Brazil won the next six Championships between 1965 and 1979.
The yellow-clad pioneers of the five-a-side art then went on
to extend their dominance with victories in the 1980 and 1984
Pan American games.
With a lesser
number of players, a smaller field and a weighted ball, futsal
demanded the emergence of new strategies. Quick feet and a
quick mind were imperative, as was the use of the toes and the
bottom of the foot.
The
International Federation for Futebol de Sala (FIFUSA) was
officially founded in Brazil in 1971. And the first Futsal
World Championship (though not yet affiliated to FIFA) took
place in 1982 in the five-a-side hotbed of Sao Paolo.
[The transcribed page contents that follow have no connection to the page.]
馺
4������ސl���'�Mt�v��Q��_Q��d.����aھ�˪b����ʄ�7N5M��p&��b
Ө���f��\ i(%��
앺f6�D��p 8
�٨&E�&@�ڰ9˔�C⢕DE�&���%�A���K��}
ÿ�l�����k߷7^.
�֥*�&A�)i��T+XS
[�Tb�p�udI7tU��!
Continuing their stranglehold on the game, Brazil again took
the honours with a team studded with stars from the outdoor
game. They then went on to repeat their winning ways in Spain
three years later in 1985, before losing their crown in
Australia to rivals Paraguay.
Enter
FIFA
FIFA got on board in 1989, bringing the five-a-side game under
its auspices and sponsoring the first 'official' FIFA Futsal
World Championship in 1989 in Holland. With the new official
tag, the name of the game officially became 'futsal.' Brazil
also got themselves back on track and won the title twice on
the trot (Holland 1989 and Hong Kong 1992)
In 1996 the
Brazilians again took the world title, but four years later in
2000, Spain - Europe's emerging power - upset the South
American apple cart in Guatemala.
Currently
on the cusp of challenging Brazil's
long-term supremacy, Spain is
not the only European team finding their way in the world of
futsal. Russia, England, Italy and Ukraine are all emerging
as fine five-a-side purveyors in their own right.
With
professional leagues popping up in Brazil, Russia, Portugal,
Spain, Iran and Japan, the old assumption that futsal is
merely a means of developing creativity and skills to be used
in the outdoor game is beginning to fade. The small-sided
game is thriving, in its own right, on six continents.
Crucial
for development
Futsal's role
in fostering imagination and creativity to be used in the
outdoor game is still crucial.
"Players in
Brazil are better than Americans in general because they are
more technically sound," current U.S. futsal captain and
veteran of Spain 96 Sean Bowers recently told FIFA.com. "We
(in the USA) are some of the best athletes in the world, but
we really need to get that extra technical edge, and this is
where futsal comes in."
Brazil and Real
Madrid superstar Ronaldo pointed directly to futsal after
scoring a brilliant, toe-poke goal against Turkey in the
semi-final of the FIFA World Cup Korea/Japan 2002.
"Nobody
expected me to do it," he admitted. "It's not easy to shoot
the ball with the point of the toe, but it was just
instinctive, and I owe it to playing a lot of futsal when I
was a boy."
Looking
ahead to the upcoming FIFA Futsal World Championship in Chinese
Taipei (21 November - 5
December), all eyes will surely be on Brazil's five-a-side
maestros. But with development and participation on the rise,
parity is bound to be the watchword this tim around.